“June, right now, you have one aim, and that is to stay out of jail. And keep me out of it, too. Everything else is subject to that.”
“Right.” It came out as a whisper.
As soon as we hung up, I moved frantically around my little apartment. First, I took out the framed picture I had put away after the wave of panic had been over following our previous interview. I put it back on the bedside table then opened the drawer and stared at the wedding ring. I grabbed my vibrator and hid it deep in my walk-in wardrobe where I stopped, inhaled, and tried to control the panic. Instead, tears I never shed stung my eyes.
What have I done?
10
Angelo
The front of the shop and the sign above it looked exactly as they did on Instagram. The words, “June’s Rain: Pure Health,” were written in sedate colors that fit the owner. Sage and mauve, colors whose names I learned from guitar paint color palettes.
I had seen that same sign over the branch in Wayford on my way here. Wayford was half an hour closer to San Francisco than Riviera View, so I made a brief stop there to be thorough in getting to know June and everything about her. I wanted to ensure we’d pass the fraud unit interview.
Just the name—fraud unit—made me lose my appetite, a rare thing.
Now, parking my blue car in a clear spot not far from the shop, I climbed out of it and looked up Ocean Avenue, the town’s main street. Breathing in the fresh ocean smell and seeing the people passing by brought to life the images I had seen online and on Google Earth when preparing for our previous interview.
A man stepped out of the shop, greeting two women who walked in.
Leaving my duffel bag in the back seat and the guitar cases and boxes of equipment in the trunk, I approached the shop.
As I entered, the scented space reminded me of how June smelled when I hugged her a month ago—a combination of cinnamon, citrus, lilacs, exotic herbs, and overt cleanliness. First, my eyes took in the immaculate, pharmacy-like order and the contrasting rustic, warm decor. A woman with an apron was talking with the two women who had entered before me. She was letting them smell something from a small jar she had opened.
June was behind the counter. Judging by the way her expression suddenly froze, she had noticed me.
I walked by the few aisles of meticulously organized shelves on my way to her. June looked like she was bracing herself. Her face was pale, her dark blue eyes looked bigger, and her neck was flushed as if a flame was rising from her body upward.
“Hey.”
“Not here,” she whispered. Quickly making her way from behind the counter, she came to stand next to me. A cotton apron in the colors of her logo hugged her lean body.Follow me, her head gestured as she began walking left along the counter and toward what looked like the back of the shop.

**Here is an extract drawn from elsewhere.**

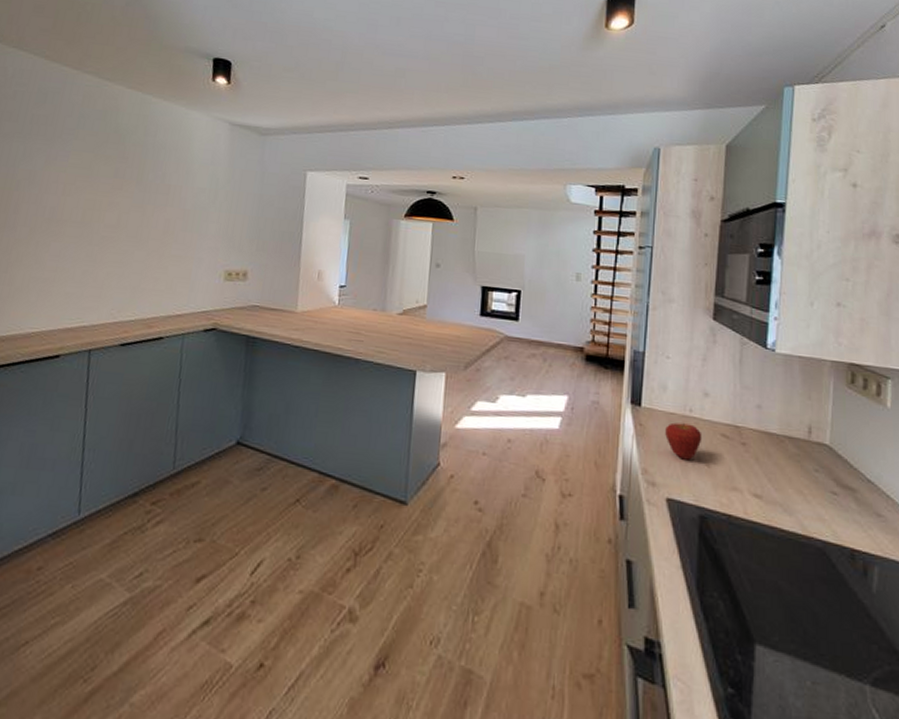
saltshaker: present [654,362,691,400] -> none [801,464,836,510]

I followed, throwing a gaze at the other aproned woman, who was still busy with the customers, her eyes under her brown bangs partly following June and me.
June opened a door tucked between two cabinets, and we entered a meticulously stocked room. A door on the other side of it was open, exposing another room, which was empty except for a few boxes stacked against the wall.
She turned around and nearly bumped into me.
“Hi,” I said again.
She looked like the breath had been knocked out of her. “Hi.” She visibly swallowed then added, almost unfazed, as if she had managed to gain control again, “Sorry, it’s just that—”
“It’s okay.” My voice came out a bit hoarse.
With her stone-carved cheeks now flushed, she looked beautiful all of a sudden. Instead of looking remote and overly composed, she looked almost vulnerable. I’d seen that short-lived expression on her in my apartment right before she had left, in the USCIS offices when she had slipped her fingers into my palm, and then outside the café in San Francisco. Like that pulsing vein in her neck during our interview, this expression revealed the red-blooded woman hiding inside. Not the carefree, sprightly prettiness of Amber, who was still clawing for a place in my mind, but beautiful in a whole different way.
“It’s just that I didn’t tell Rio yet. Rio, that’s my employee out there.” June gestured with her head toward the interior of the shop. “I will, though. Now I have to.”
She quickly pivoted and pointed at the open door. “From there, there’s another way to my apartment. Come on.” She began walking again, and I followed her.
The empty space led to a flight of stairs, which we climbed.
“Didn’t you bring a bag?” she asked, turning toward me from the step above.
I wondered if she had caught me studying her backside and slender back, the way the apron strings clinched her waist, as if I were examining a guitar that needed balancing.
“I left it in the car. Didn’t want to come into the shop with it. Plus, I have equipment, too.”